_SELECTION_:
□ □ □

A Windows admin’s 7‑day pilot plan​

  • Enable passkeys in Entra ID: In the Entra admin center, turn on the Passkey (FIDO2) method for a pilot group; note Windows 10 1903+ for AAD‑joined and 2004+ for hybrid‑joined devices. (learn.microsoft.com)
  • Decide your form factors: Start with Crescendo Keys for IT admins and high‑risk users; use Crescendo Cards plus OMNIKEY 5022 for shared PCs or badged facilities. (newsroom.hidglobal.com, hidglobal.com)
  • Stand up EPM: Configure remote issuance, assign admin roles, and define revocation and audit policies aligned to your identity governance controls. (newsroom.hidglobal.com)
  • Attestation posture: If enforcing attestation, validate HID AAGUIDs in a test tenant and confirm they appear in Entra’s recognized catalog after MDS sync. (learn.microsoft.com)
  • Provision two credentials per user: Issue a primary and backup to avoid lockouts; document PIN resets and re‑registration steps. (docs.hidglobal.com)
  • Integrate with Microsoft 365: Test sign‑in flows for Outlook, Teams, and admin portals; confirm Conditional Access policies behave as expected for passkey sessions. (docs.hidglobal.com)
  • Help‑desk readiness: Script SOPs for lost/stolen devices, re‑issuance, and audit exports; capture pilot metrics on help‑desk tickets and MFA prompts to quantify ROI. (fidoalliance.org)

□ □ □

_PROMPT 1_: How many credentials does the pilot plan say to provision for each user?
_PROMPT 2_: Copy the stretch of the pilot plan from "A Windows admin’s" through "hybrid‑joined devices. (learn.microsoft.com)" word for word.
The listing has nothing to do with the pilot plan.

□ □ □

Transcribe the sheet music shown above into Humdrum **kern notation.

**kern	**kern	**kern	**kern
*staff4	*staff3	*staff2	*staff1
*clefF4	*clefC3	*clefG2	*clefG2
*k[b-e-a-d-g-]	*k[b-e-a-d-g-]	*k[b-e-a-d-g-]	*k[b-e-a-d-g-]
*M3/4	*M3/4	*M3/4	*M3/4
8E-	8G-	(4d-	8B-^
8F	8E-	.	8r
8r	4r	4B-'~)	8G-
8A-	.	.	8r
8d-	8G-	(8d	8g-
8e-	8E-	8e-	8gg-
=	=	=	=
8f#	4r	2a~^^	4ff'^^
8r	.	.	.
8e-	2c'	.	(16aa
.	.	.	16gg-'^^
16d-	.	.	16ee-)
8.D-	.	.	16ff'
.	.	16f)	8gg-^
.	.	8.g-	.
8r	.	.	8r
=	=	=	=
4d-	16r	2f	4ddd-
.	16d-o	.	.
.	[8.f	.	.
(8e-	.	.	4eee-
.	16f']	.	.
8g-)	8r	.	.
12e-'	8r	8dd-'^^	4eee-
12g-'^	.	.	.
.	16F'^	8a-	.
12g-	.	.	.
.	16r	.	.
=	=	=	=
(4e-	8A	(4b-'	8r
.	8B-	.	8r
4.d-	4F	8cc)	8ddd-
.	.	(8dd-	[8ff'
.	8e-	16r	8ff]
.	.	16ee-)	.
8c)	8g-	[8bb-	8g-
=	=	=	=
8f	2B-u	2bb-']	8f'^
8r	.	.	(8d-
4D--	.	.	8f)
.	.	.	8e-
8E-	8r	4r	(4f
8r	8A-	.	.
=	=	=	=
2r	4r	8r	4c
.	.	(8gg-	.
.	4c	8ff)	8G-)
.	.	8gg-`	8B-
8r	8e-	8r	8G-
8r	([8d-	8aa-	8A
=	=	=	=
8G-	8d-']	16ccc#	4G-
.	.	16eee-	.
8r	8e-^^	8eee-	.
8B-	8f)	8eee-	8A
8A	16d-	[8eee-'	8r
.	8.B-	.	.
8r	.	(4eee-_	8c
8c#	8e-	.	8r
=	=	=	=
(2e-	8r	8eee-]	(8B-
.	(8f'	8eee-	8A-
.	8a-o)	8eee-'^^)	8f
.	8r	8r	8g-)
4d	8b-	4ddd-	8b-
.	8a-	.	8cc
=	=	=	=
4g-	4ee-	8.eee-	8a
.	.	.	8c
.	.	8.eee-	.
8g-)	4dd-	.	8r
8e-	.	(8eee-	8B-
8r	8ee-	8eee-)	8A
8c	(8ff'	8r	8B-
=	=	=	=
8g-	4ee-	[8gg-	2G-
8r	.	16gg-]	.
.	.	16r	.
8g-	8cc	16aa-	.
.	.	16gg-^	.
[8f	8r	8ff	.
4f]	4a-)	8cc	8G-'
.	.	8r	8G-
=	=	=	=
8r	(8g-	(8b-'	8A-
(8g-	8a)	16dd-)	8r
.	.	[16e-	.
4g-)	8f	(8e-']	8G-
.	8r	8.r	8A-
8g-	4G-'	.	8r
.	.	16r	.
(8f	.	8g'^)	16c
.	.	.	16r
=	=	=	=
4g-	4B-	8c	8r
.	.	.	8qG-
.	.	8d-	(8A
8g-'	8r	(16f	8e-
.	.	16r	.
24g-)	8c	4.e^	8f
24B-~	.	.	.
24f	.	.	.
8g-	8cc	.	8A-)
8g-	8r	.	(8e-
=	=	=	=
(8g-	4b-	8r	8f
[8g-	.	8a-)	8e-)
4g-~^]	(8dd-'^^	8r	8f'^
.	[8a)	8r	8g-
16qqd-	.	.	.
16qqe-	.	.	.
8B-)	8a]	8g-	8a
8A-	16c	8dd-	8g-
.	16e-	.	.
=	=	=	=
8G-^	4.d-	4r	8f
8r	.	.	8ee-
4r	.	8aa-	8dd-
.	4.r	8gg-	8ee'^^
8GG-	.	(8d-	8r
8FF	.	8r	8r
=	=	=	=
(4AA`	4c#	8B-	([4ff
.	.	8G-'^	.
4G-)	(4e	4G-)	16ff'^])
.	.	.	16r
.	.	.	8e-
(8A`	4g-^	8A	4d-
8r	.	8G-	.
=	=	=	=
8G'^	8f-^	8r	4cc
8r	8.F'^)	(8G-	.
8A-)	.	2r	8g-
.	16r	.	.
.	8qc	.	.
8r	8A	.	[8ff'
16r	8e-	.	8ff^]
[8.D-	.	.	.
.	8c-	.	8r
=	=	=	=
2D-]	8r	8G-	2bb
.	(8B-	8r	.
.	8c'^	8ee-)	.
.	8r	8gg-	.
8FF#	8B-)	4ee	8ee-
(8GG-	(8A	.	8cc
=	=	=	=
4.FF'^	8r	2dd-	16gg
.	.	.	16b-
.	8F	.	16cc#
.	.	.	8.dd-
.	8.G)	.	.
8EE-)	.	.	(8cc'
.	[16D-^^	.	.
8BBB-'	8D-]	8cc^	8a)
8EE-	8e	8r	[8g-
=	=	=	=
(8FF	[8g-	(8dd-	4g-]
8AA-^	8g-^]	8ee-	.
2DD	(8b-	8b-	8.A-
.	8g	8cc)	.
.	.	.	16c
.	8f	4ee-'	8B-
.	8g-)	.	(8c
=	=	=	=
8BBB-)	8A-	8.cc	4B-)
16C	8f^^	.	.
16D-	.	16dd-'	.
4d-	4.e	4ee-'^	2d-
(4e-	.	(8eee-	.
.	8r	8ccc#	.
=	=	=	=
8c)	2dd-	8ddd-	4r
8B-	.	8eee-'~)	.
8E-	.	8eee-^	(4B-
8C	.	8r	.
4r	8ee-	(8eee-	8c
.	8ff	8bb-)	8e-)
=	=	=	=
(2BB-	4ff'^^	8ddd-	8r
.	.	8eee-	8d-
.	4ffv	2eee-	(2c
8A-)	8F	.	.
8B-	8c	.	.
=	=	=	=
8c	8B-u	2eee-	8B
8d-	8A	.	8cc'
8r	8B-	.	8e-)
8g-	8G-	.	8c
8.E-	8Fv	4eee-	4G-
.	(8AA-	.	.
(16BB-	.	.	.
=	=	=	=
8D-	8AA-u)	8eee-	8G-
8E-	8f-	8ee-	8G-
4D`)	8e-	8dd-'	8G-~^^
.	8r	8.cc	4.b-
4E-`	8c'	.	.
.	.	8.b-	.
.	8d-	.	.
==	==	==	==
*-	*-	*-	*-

□ □ □

_WRITTEN RESPONSE 1_: Two: a primary and a backup.

_WRITTEN RESPONSE 2_:
A Windows admin’s 7‑day pilot plan​

  • Enable passkeys in Entra ID: In the Entra admin center, turn on the Passkey (FIDO2) method for a pilot group; note Windows 10 1903+ for AAD‑joined and 2004+ for hybrid‑joined devices. (learn.microsoft.com)